===== Stored records

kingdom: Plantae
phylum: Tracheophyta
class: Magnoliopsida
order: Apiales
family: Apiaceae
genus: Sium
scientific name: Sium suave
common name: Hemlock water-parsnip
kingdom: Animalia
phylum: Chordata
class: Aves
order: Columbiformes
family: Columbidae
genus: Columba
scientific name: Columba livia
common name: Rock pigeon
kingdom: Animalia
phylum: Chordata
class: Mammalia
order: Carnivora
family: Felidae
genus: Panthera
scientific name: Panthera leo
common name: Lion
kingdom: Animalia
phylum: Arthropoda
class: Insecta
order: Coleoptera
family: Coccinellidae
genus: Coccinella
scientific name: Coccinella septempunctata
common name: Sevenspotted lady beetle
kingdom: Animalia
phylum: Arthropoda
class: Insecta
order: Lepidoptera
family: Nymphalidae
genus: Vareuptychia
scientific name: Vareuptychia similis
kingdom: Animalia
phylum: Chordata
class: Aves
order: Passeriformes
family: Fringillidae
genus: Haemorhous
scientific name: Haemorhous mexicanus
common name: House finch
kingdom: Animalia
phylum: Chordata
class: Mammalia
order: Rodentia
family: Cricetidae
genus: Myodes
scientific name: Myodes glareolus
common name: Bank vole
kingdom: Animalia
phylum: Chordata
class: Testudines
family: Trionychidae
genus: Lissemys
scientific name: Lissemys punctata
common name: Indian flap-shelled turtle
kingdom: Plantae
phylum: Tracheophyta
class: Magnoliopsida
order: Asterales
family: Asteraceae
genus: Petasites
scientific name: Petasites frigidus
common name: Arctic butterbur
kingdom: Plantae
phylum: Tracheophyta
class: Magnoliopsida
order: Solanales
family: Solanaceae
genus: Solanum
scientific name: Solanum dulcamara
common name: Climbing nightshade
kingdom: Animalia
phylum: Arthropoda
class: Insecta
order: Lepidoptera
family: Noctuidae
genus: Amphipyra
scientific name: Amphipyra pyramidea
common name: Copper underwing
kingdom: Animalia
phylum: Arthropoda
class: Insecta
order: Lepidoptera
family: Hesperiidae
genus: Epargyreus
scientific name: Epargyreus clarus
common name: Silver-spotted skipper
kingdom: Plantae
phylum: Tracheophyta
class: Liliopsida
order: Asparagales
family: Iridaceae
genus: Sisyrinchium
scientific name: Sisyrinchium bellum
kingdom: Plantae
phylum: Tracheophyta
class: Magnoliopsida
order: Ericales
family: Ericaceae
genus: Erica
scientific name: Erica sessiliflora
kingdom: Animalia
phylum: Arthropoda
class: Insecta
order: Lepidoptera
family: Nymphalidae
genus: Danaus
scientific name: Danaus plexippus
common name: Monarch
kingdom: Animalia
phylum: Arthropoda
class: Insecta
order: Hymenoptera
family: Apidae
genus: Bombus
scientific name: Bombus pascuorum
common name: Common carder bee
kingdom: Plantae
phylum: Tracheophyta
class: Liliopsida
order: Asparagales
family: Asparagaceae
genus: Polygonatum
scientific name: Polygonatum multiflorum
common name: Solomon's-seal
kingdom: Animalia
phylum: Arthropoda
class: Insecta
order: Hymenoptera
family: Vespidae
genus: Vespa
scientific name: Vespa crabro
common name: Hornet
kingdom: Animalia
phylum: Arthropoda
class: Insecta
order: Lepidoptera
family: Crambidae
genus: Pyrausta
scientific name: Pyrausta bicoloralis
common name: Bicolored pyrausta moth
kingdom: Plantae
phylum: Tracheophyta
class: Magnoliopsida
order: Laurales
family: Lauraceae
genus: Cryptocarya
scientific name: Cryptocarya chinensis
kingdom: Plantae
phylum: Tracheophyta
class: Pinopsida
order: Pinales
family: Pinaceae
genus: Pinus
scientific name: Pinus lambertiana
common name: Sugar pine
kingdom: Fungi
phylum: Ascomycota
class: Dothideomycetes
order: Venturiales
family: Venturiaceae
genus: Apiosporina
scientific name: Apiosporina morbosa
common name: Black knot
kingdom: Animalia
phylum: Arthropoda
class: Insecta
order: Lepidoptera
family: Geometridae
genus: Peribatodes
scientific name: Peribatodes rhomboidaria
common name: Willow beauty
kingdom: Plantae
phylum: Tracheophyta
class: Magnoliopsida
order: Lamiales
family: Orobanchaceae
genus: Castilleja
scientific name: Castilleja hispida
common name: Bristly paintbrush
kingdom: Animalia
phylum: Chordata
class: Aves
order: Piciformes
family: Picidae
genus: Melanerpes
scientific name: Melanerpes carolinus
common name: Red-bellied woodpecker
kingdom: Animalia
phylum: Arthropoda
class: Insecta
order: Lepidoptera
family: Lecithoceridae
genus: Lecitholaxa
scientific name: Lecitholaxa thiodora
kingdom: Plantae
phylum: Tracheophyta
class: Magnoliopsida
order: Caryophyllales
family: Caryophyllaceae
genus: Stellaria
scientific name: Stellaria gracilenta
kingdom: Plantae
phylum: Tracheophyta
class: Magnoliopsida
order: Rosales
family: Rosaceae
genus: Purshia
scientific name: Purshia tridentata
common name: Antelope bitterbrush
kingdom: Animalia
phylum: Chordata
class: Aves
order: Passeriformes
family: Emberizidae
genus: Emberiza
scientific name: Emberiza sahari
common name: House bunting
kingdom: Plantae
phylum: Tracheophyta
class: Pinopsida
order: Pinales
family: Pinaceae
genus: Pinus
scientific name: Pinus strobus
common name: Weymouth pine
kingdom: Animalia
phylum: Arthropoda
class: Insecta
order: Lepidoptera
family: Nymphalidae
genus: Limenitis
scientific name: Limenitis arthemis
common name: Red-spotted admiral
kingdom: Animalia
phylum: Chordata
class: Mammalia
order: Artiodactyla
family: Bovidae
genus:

==========

* _Goal of the exercise_:
Rewrite the rows from the line with "scientific name: Vespa crabro" to the line with "order: Lamiales", swapping "common name" for "vernacular name" and keeping all else the same. Output only those lines.

* _Exercise response_:
scientific name: Vespa crabro
vernacular name: Hornet
kingdom: Animalia
phylum: Arthropoda
class: Insecta
order: Lepidoptera
family: Crambidae
genus: Pyrausta
scientific name: Pyrausta bicoloralis
vernacular name: Bicolored pyrausta moth
kingdom: Plantae
phylum: Tracheophyta
class: Magnoliopsida
order: Laurales
family: Lauraceae
genus: Cryptocarya
scientific name: Cryptocarya chinensis
kingdom: Plantae
phylum: Tracheophyta
class: Pinopsida
order: Pinales
family: Pinaceae
genus: Pinus
scientific name: Pinus lambertiana
vernacular name: Sugar pine
kingdom: Fungi
phylum: Ascomycota
class: Dothideomycetes
order: Venturiales
family: Venturiaceae
genus: Apiosporina
scientific name: Apiosporina morbosa
vernacular name: Black knot
kingdom: Animalia
phylum: Arthropoda
class: Insecta
order: Lepidoptera
family: Geometridae
genus: Peribatodes
scientific name: Peribatodes rhomboidaria
vernacular name: Willow beauty
kingdom: Plantae
phylum: Tracheophyta
class: Magnoliopsida
order: Lamiales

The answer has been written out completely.